• [Document section]:

--

# Negation Statement

How to find the negation of a statement and its truth value: definition, truth value, 6 examples, and their solutions.

## Statement

A statement is a sentence

that has one truth value:

true or false.

We use [p] to symbol a statement.

These sentences all either true or false.

So these sentences are all statements.

## Negation

[~p] is the negation of a statement.

It means [not p].

To find ~p,

negate the statement p.

## Example

The given statement is

5 is a positive number.

So the negation is

5 is not a positive number.

So

5 is not a positive number

is the answer.

## Example

The given statement is

1 + 2 = 0.

So the negation is

1 + 2 ≠ 0.

So

1 + 2 ≠ 0

is the answer.

## Example

The given statement is

2 is not an odd number.

The statement is already negated:

[not] is already in the statement.

--

Stored data entries
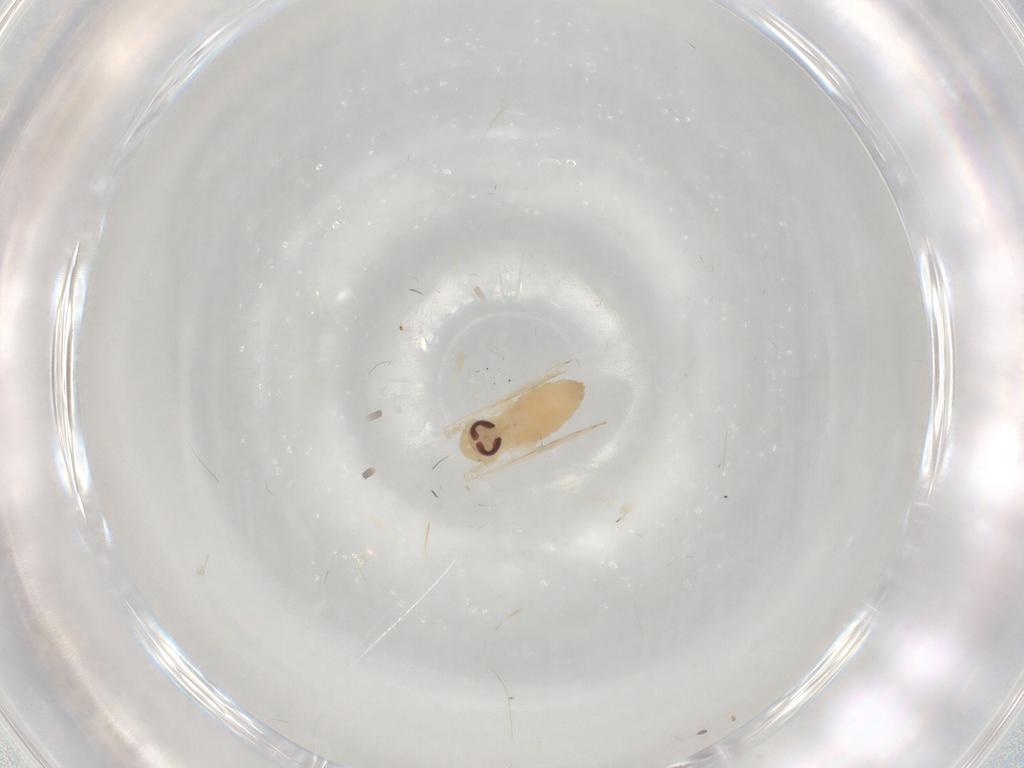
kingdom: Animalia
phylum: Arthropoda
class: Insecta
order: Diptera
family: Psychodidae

--

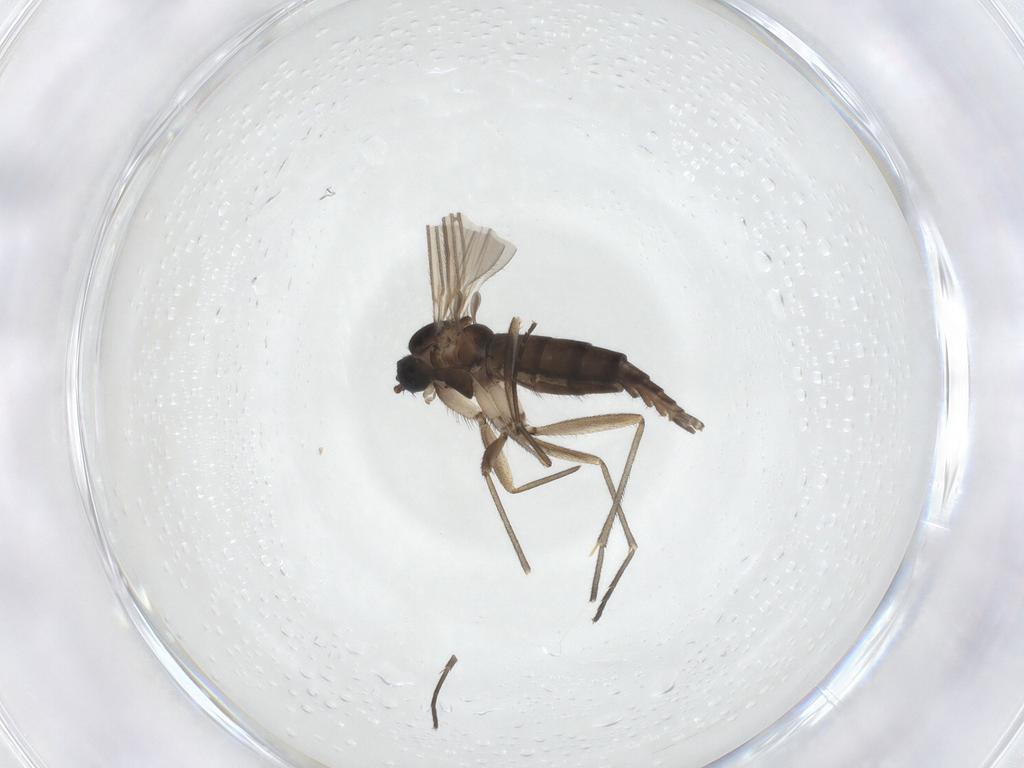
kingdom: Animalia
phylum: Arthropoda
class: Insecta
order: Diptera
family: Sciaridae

--

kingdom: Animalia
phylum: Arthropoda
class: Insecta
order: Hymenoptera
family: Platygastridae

--

• [Task description]:
Rewrite the negation lesson from "These sentences all" up to and including "the statement p.", putting "claims" in place of "sentences".

• [Result below]:
These claims all either true or false.

So these claims are all statements.

## Negation

[~p] is the negation of a statement.

It means [not p].

To find ~p,

negate the statement p.